Given data:
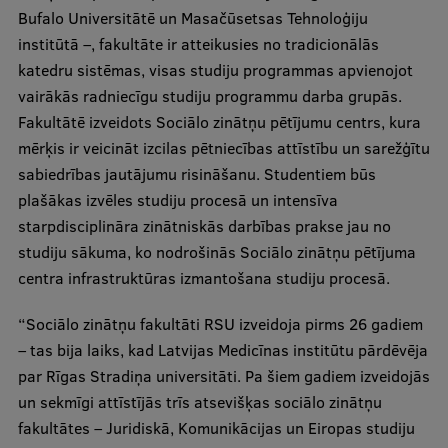
Bufalo Universitātē un Masačūsetsas Tehnoloģiju
Ētikas un līdztiesības mācības
institūtā –, fakultāte ir atteikusies no tradicionālās
Atvērtā universitāte
katedru sistēmas, visas studiju programmas apvienojot
vairākās radniecīgu studiju programmu darba grupās.
Sagatavošanas kursi
Fakultātē izveidots Sociālo zinātņu pētījumu centrs, kura
Profesionālās pilnveides kursi
mērķis ir veicināt izcilas pētniecības attīstību un sarežģītu
sabiedrības jautājumu risināšanu. Studentiem būs
ESF kvalifikācijas celšanas kursi
plašākas izvēles studiju procesā un intensīva
Pedagoģiskās izaugsmes centrs
starpdisciplināra zinātniskās darbības prakse jau no
studiju sākuma, ko nodrošinās Sociālo zinātņu pētījuma
Kvalifikācijas atbilstības pārbaude
centra infrastruktūras izmantošana studiju procesā.
“Sociālo zinātņu fakultāti RSU izveidoja pirms 26 gadiem
Pētniecība
– tas bija laiks, kad Latvijas Medicīnas institūtu pārdēvēja
par Rīgas Stradiņa universitāti. Pa šiem gadiem izveidojās
un sekmīgi attīstījās trīs atsevišķas sociālo zinātņu
Zinātniskie institūti un laboratorijas
fakultātes – Juridiskā, Komunikācijas un Eiropas studiju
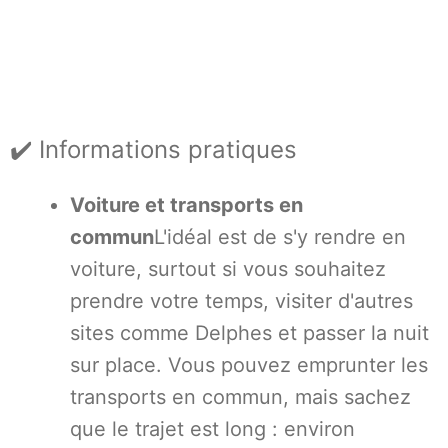
✔️ Informations pratiques
Voiture et transports en
commun
L'idéal est de s'y rendre en
voiture, surtout si vous souhaitez
prendre votre temps, visiter d'autres
sites comme Delphes et passer la nuit
sur place. Vous pouvez emprunter les
transports en commun, mais sachez
que le trajet est long : environ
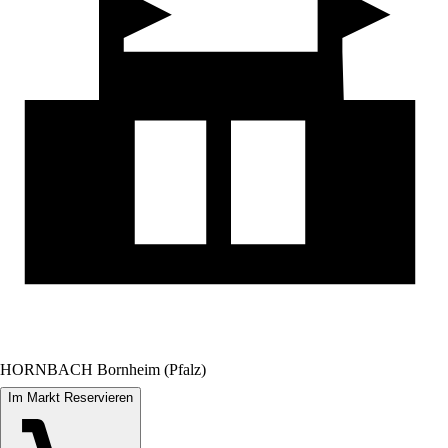
HORNBACH Bornheim (Pfalz)
Im Markt Reservieren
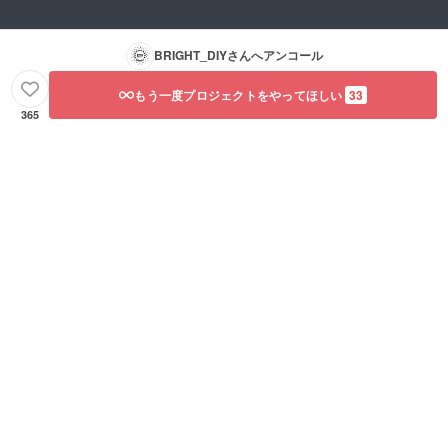
BRIGHT_DIY
さんへアンコール
もう一度プロジェクトをやってほしい
33
365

Task description: Only an exact copy of the lines from the top of the entries through the line with "mērķis ir veicināt", both included, should be given, with all pictures omitted.

Result of the task:
Bufalo Universitātē un Masačūsetsas Tehnoloģiju
Ētikas un līdztiesības mācības
institūtā –, fakultāte ir atteikusies no tradicionālās
Atvērtā universitāte
katedru sistēmas, visas studiju programmas apvienojot
vairākās radniecīgu studiju programmu darba grupās.
Sagatavošanas kursi
Fakultātē izveidots Sociālo zinātņu pētījumu centrs, kura
Profesionālās pilnveides kursi
mērķis ir veicināt izcilas pētniecības attīstību un sarežģītu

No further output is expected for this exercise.